SERVES 6 AS A STARTER
You can make a tartare out of practically any species of fish. It’s a classic dish that can be made from all the offcuts and scrapings from the fish frames, much like ceviche. There are no real rules when it comes to making a fish tartare. You will need a citrus juice or an acid of some sort, plus seasoning and some sort of oil to give the fish some depth and richness. Then it’s up to you. The snapper skin crackling is worth the work, but by all means serve this with something else like lavosh or simple water crackers.

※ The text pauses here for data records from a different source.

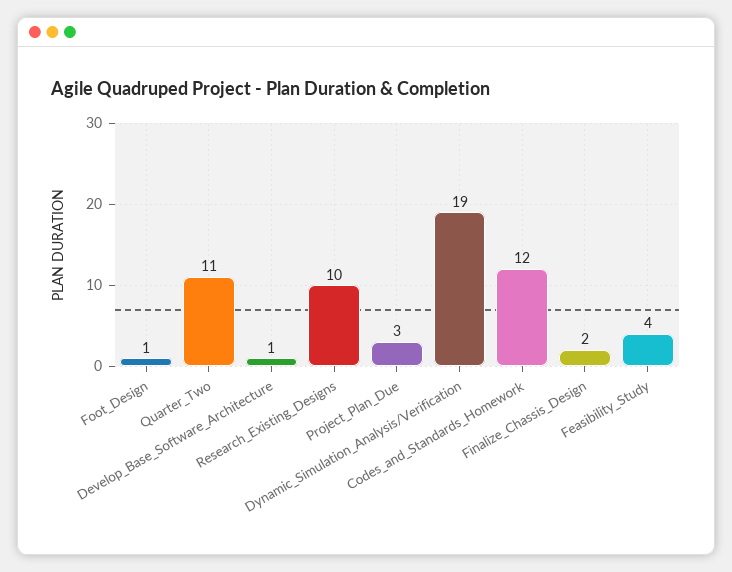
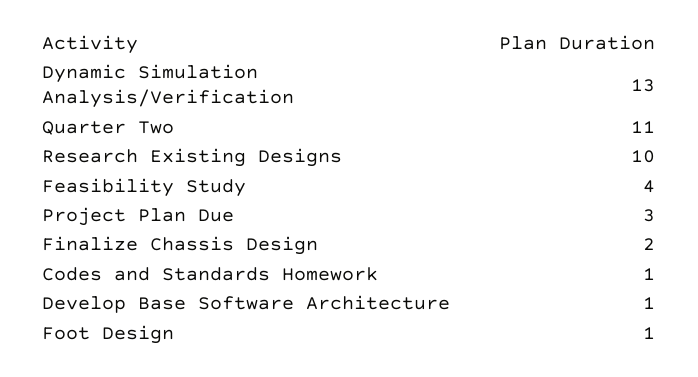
  {
    "Foot_Design": 1,
    "Quarter_Two": 11,
    "Develop_Base_Software_Architecture": 1,
    "Research_Existing_Designs": 10,
    "Project_Plan_Due": 3,
-   "Dynamic_Simulation_Analysis/Verification": 19,
+   "Dynamic_Simulation_Analysis/Verification": 13,
-   "Codes_and_Standards_Homework": 12,
+   "Codes_and_Standards_Homework": 1,
    "Finalize_Chassis_Design": 2,
    "Feasibility_Study": 4
  }

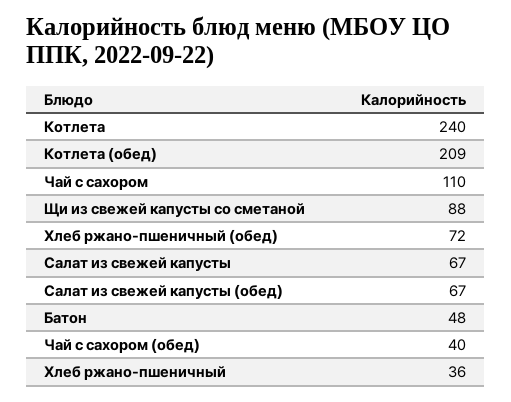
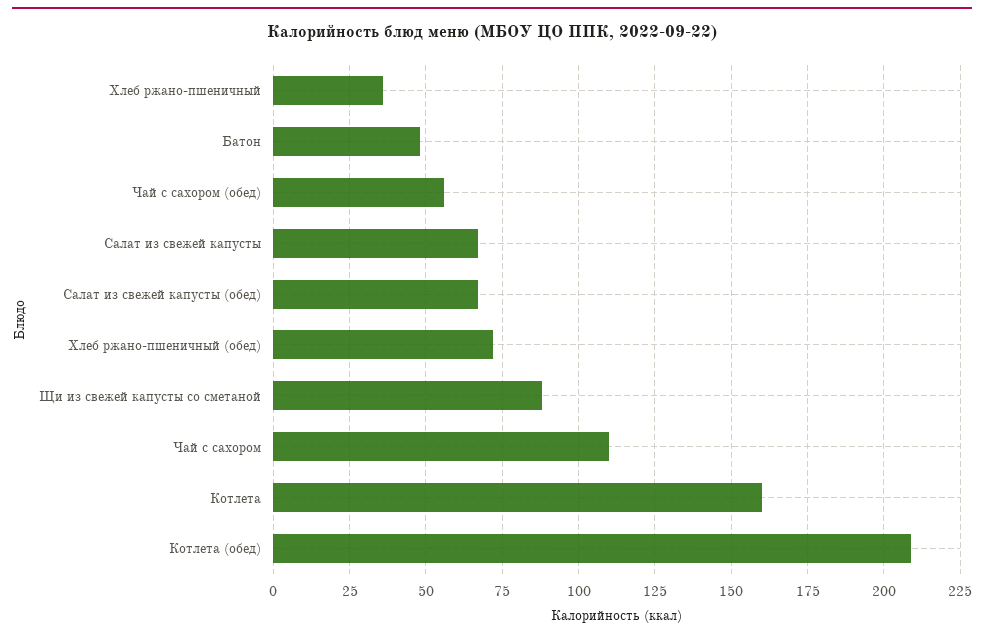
  {
-   "Котлета": 240,
+   "Котлета": 160,
    "Котлета (обед)": 209,
    "Чай с сахором": 110,
    "Щи из свежей капусты со сметаной": 88,
    "Хлеб ржано-пшеничный (обед)": 72,
    "Салат из свежей капусты": 67,
    "Салат из свежей капусты (обед)": 67,
    "Батон": 48,
-   "Чай с сахором (обед)": 40,
+   "Чай с сахором (обед)": 55,
    "Хлеб ржано-пшеничный": 36
  }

400g snapper fillet, cut into small dice
½ cup radish, small dice
¾ cup Granny Smith apple, small dice
1 lime, fine zest and diced segments
1 tablespoon lime juice
2 teaspoon hot sauce
¾ cup (185ml) Al Brown & Co Lemon and
Fennel Oil or extra-virgin olive oil
⅓ cup (20g) finely chopped dill
2 tablespoons apple syrup flaky sea salt and freshly ground black pepper snapper-skin crackling, to serve (optional; see recipe page 60)
Place all the ingredients except the seasoning and the crackling into a suitably-sized bowl and gently mix through. Taste, then season accordingly. Refrigerate for 5–10 minutes before serving.
To serve, divvy up the tartare between individual plates. Use a round cookie cutter if you want a neat circle of tartare, otherwise just spoon it on and go rustic style. Serve with the snapper skin crackling, if using, on the side.